I can’t tell you how many times I’ve heard the same story: “I’m 30 years old, and my partner and I want to get pregnant. I went off birth control and realized I don’t know anything about my body. When do I ovulate? Why don’t I know this by now?”
In the U.S., it takes on average six months for couples to conceive, and as many as 1 in 6 couples have a hard time or struggle conceiving. Infertility affects 11% of women, yet 72% of women don’t see a healthcare provider when trying to conceive.
It doesn’t stop there. Just as we don’t talk about infertility, we also don’t open up about loss. It’s estimated that 1 in 4 pregnancies end in loss, but we only talk about the happy stories. The Instagram post of the ultrasound photo, the touching photo of the mom in the hospital with a newborn and toddler on her lap. No one is posting, “Just had my second miscarriage today.”
By talking about health issues that affect women — infertility, pregnancy loss, postpartum depression, PCOS, the list goes on — we can better support one another and put an end to the taboo.
Understanding women’s health
So, what did we do when we were building Ovia Fertility? We had these conversations. We interviewed hundreds of women about their experiences. We talked to the women in our lives, in our friends’ lives, in our friends of friends of friends’ lives. We went everywhere. I eventually put up ads on Craigslist to find pregnant women (which sounds creepy, but I promise it wasn’t!) and hear about their experiences.

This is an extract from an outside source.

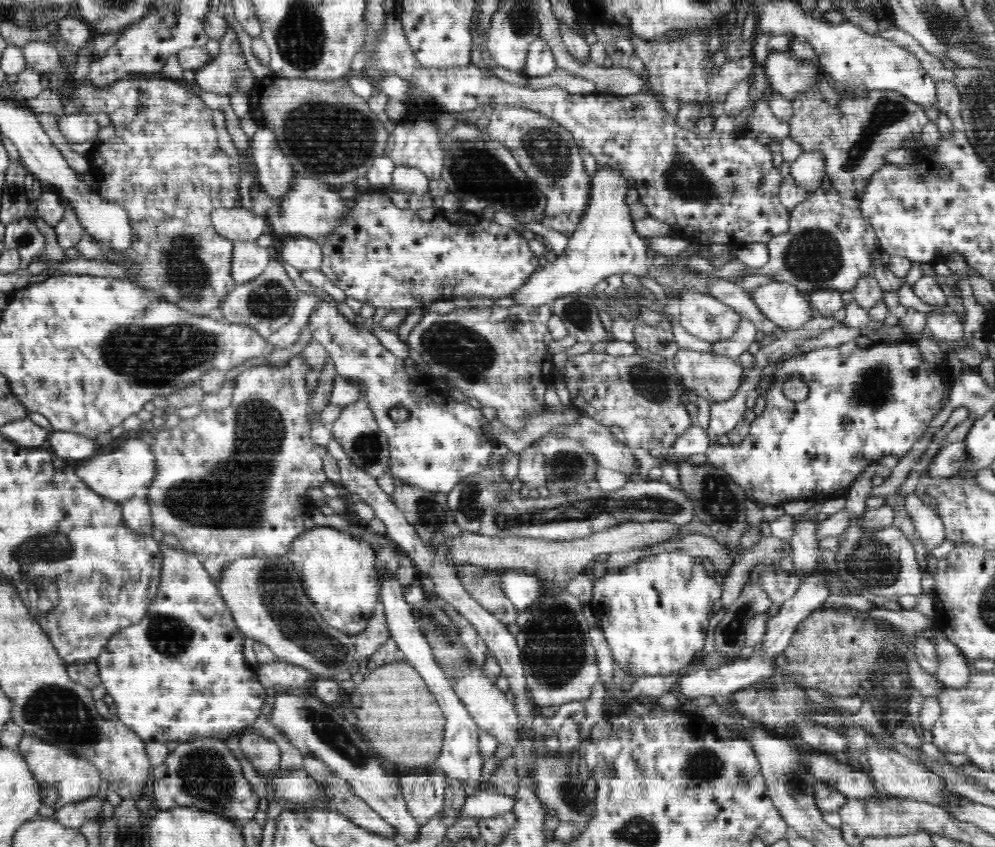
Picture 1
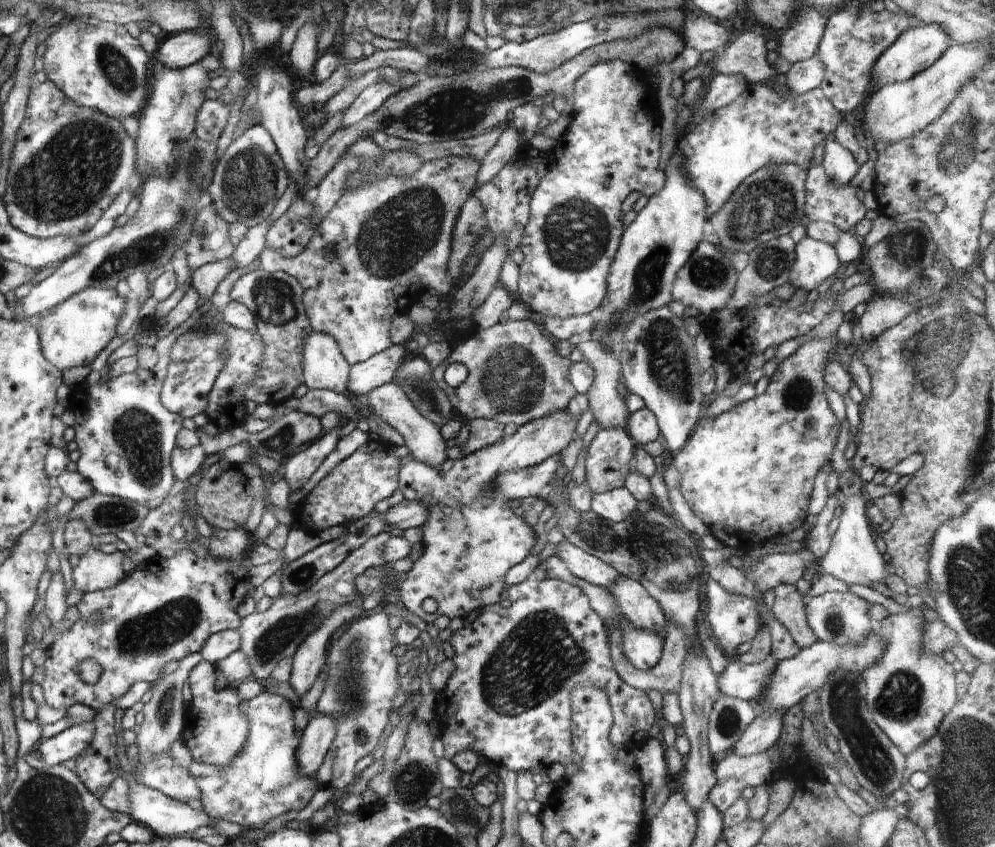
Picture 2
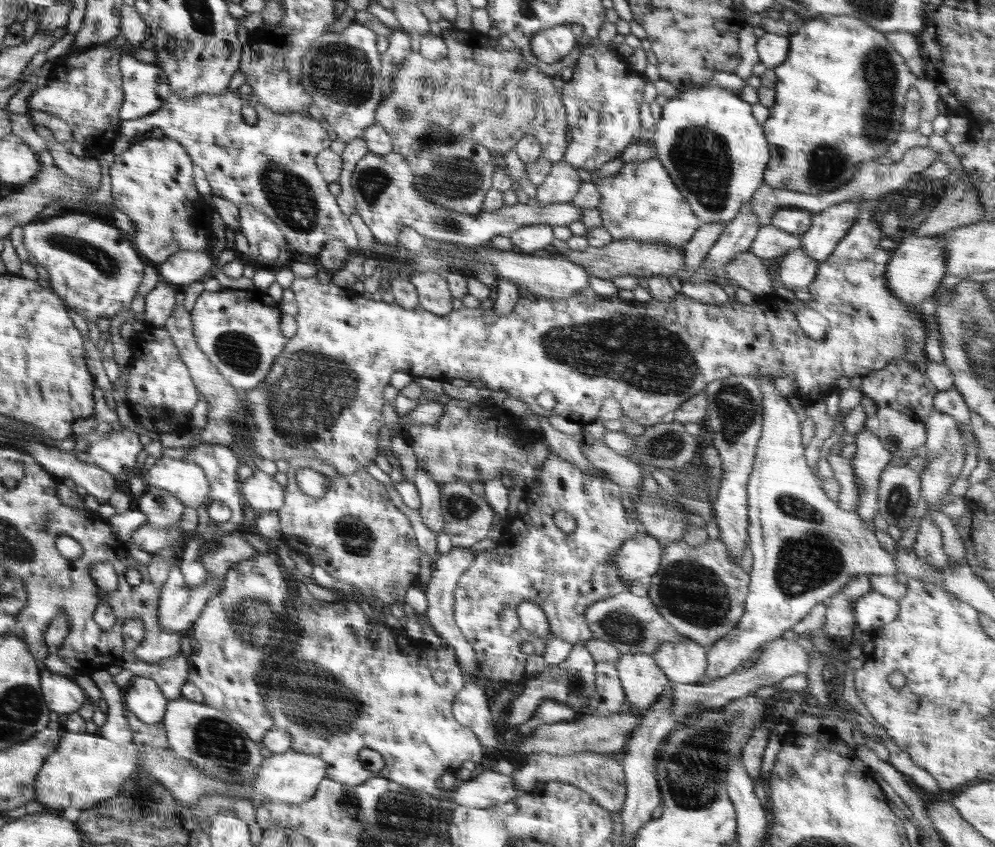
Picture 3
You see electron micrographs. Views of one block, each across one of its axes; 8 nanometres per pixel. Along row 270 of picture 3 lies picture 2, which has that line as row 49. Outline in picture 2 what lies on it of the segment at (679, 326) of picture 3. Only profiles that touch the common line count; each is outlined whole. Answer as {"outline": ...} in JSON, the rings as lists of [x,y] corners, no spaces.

These amazing women would come to our office to talk about their journeys to getting pregnant, their pregnancy health, and their parenting journeys. We learned that ultimately women wanted to feel and be in control of their health and that Ovia could serve a higher purpose and improve their lives.
Based on these interviews, we knew that our app needed to be designed like a friend. We chose the name Ovia because we thought it sounded like a woman’s name. We wanted the tone of the app to sound approachable, unbiased, and trustworthy — like you were being asked health questions by a friend, not filling out a stale form in your doctor’s office.
That’s one of my favorite things to hear from users: that Ovia is like a friend. I read it in app reviews, I jot it down doing user interviews, and it never fails to make me smile. A user told me once that Ovia was like her best friend. Ovia is the first thing she would check in the morning, she’d tell Ovia all about her day, and Ovia was the only one in her life that asked her how she’s feeling every single day.
That’s so important to me, and to all of us at Ovia Health. When I hear that, I know that Ovia is starting these conversations that are central to our mission. We were starting a dialogue about women’s health not just at a macro level, but at an individual level with every single person who uses our apps and answers the question: How are you feeling today? We’re starting a conversation around her health, a conversation she might not otherwise have had with her doctor, her partner, or even herself if not for Ovia.
Thank you for being part of this movement toward better health and better healthcare. I know that if we continue to speak up about our needs, our struggles, and our experiences, we can make a difference.